[Work required] Two lines below mark the span: the one containing "En cuanto a la configuración de conductas no" and the one containing "servidor de la Inspección del Trabajo estimar". Set down both, plus every line between, exactly as they stand, and nothing else.

[Records for the task]
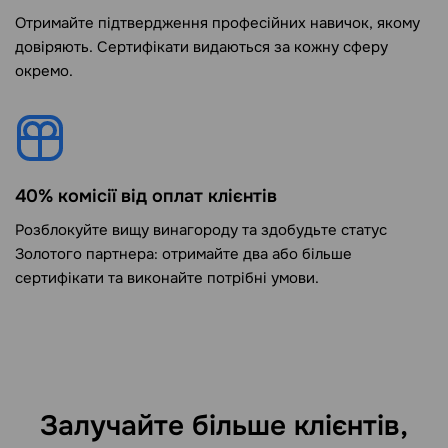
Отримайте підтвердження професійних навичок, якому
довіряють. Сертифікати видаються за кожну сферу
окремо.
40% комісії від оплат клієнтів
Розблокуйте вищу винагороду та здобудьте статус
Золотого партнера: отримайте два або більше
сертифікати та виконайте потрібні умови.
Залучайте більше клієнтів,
* * *
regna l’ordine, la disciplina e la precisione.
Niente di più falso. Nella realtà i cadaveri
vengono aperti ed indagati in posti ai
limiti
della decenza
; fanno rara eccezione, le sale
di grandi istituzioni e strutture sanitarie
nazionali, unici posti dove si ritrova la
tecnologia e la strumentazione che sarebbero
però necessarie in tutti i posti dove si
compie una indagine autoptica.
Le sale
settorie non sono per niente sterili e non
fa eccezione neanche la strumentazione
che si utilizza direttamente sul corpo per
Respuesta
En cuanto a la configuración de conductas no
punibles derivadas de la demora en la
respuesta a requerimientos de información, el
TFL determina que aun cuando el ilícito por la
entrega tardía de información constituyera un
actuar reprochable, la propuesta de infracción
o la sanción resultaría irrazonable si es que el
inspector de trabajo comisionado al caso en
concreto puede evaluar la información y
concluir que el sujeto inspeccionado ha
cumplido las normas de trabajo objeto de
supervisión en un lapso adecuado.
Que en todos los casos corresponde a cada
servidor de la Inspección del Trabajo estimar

[Answer box]
En cuanto a la configuración de conductas no
punibles derivadas de la demora en la
respuesta a requerimientos de información, el
TFL determina que aun cuando el ilícito por la
entrega tardía de información constituyera un
actuar reprochable, la propuesta de infracción
o la sanción resultaría irrazonable si es que el
inspector de trabajo comisionado al caso en
concreto puede evaluar la información y
concluir que el sujeto inspeccionado ha
cumplido las normas de trabajo objeto de
supervisión en un lapso adecuado.
Que en todos los casos corresponde a cada
servidor de la Inspección del Trabajo estimar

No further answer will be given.